Penguinnn · 26/08/2020 11:50

It would bother me too OP as ultimately they’re are not her parents so it’s not up for them to “put their granddaughter first” in this situation. That is up to her parents alone. When they care for her yes they are In charge of what she eats, her care ect minor day to day things, but where she lives is not up to them. They are massively overstepping the mark and I would hold them at arms length from now on.

topandtailem · 26/08/2020 11:51

@AnnaFour, @MyCatHatesEverybody and @minipie, I think you’re all making great points that I need to think carefully about.

OP posts:
ShastaBeast · 26/08/2020 11:53

This reminds me of my in laws, although it never got that bad as they never offered to help (save a loan of £5k to help buy a house, but made no difference to our buying power so declined. We later found out they have a fuckton of cash doing nothing in the bank, mortgage paid and generous pensions, but it’s their choice). There was another thing they offered because they didn’t use it, it meant we changed our plans. When in the position to receive it they changed their minds because of the place we bought. They also didn’t like where we lived. But they didn’t seem to want us close or to be much involved in our DD’s lives either. I went NC after a while but supported DH & kids having a relationship.

It definitely was a control thing but felt it was more about their anxiety and not trusting DH, and definitely not me. They don’t trust me as I manage the finances for our family. DH is very easy going with them, doesn’t call them out on anything, but he stands his ground with me which they don’t see, so believe he’s a doormat with me too.

I think people get more anxious with age and it can seem illogical and unfair, but ultimately not malicious.

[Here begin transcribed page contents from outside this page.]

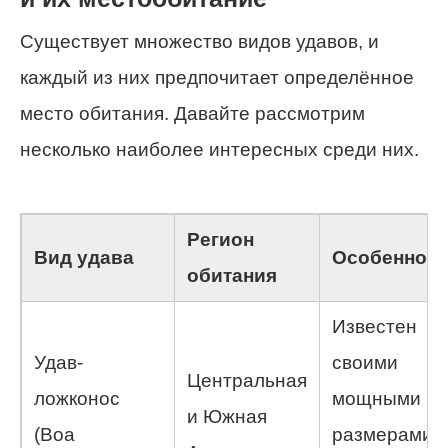
Существует множество видов удавов, и
каждый из них предпочитает определённое
место обитания. Давайте рассмотрим
несколько наиболее интересных среди них.
Регион
Вид удава
Особенност
обитания
Известен
Удав-
своими
Центральная
ложконос
мощными
и Южная
(Boa
размерами 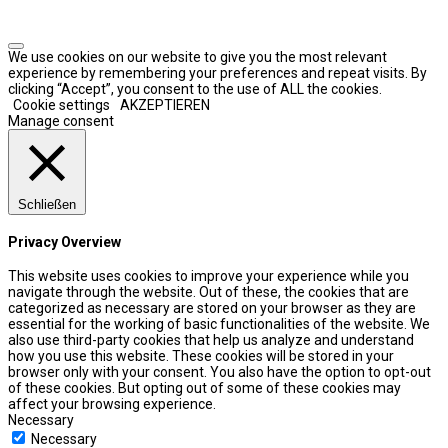
We use cookies on our website to give you the most relevant
experience by remembering your preferences and repeat visits. By
clicking “Accept”, you consent to the use of ALL the cookies.
Cookie settings
AKZEPTIEREN
Manage consent
Schließen
Privacy Overview
This website uses cookies to improve your experience while you
navigate through the website. Out of these, the cookies that are
categorized as necessary are stored on your browser as they are
essential for the working of basic functionalities of the website. We
also use third-party cookies that help us analyze and understand
how you use this website. These cookies will be stored in your
browser only with your consent. You also have the option to opt-out
of these cookies. But opting out of some of these cookies may
affect your browsing experience.
Necessary
Necessary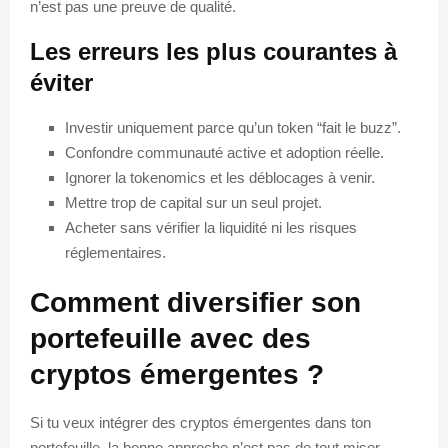
n’est pas une preuve de qualité.
Les erreurs les plus courantes à
éviter
Investir uniquement parce qu’un token “fait le buzz”.
Confondre communauté active et adoption réelle.
Ignorer la tokenomics et les déblocages à venir.
Mettre trop de capital sur un seul projet.
Acheter sans vérifier la liquidité ni les risques
réglementaires.
Comment diversifier son
portefeuille avec des
cryptos émergentes ?
Si tu veux intégrer des cryptos émergentes dans ton
portefeuille, la bonne approche n’est pas de tout miser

It’s just really sad the kids missed out on the relationship.

BackwardsGoing · 26/08/2020 11:56

Nothing much to add to the great advice you have already received, just to say I'm so sorry this has happened to you.

Agree that you should be alert to any other control attempts and be ready to assert your boundaries when necessary.

Also a salutary lesson to others in this position. Get the money in your bank account before making any plans!

In your situation I'd buy a house with a lake hours away from them but then I'm petty Smile

Figgygal · 26/08/2020 11:57

So what do they think would be acceptable?

I’d try my hardest to buy it anyway if I felt it was right for my family and could

Tinkywinkydinkydoo · 26/08/2020 11:59

If you’re not willing to address this or cut down on access to your dd now, think about the future when your dd is old enough to be manipulated by them and their controlling money ways. If they can pull this stunt so close to purchasing the house, it wont end here. When she’s older it will be them buying her stuff even though you’ve told them not too, buying her her first bike etc, them saying things like we wanted you to live in a nicer house but Mummy didn’t want too. You really need to stop this now before your dd is old enough to be influenced by them and it affects your relationship with dd!

timeisnotaline · 26/08/2020 11:59

Call me a stroppy cow too, I’d have dh send them a house 100 miles away saying what do you think of this? We’ve had to rethink the plans but have gotten quite excited about some of the options it opens up.

And I’d have to follow up with my concerns about letting my daughter spend so much time with people who think we are bad parents. Because I’d be furious, and those concerns are very valid. This relationship has changed forever.

Mischance · 26/08/2020 11:59

Sounds like a manipulative cow to me.

I have given money to my AC on several occasions - what they choose to spend it on is none of my business.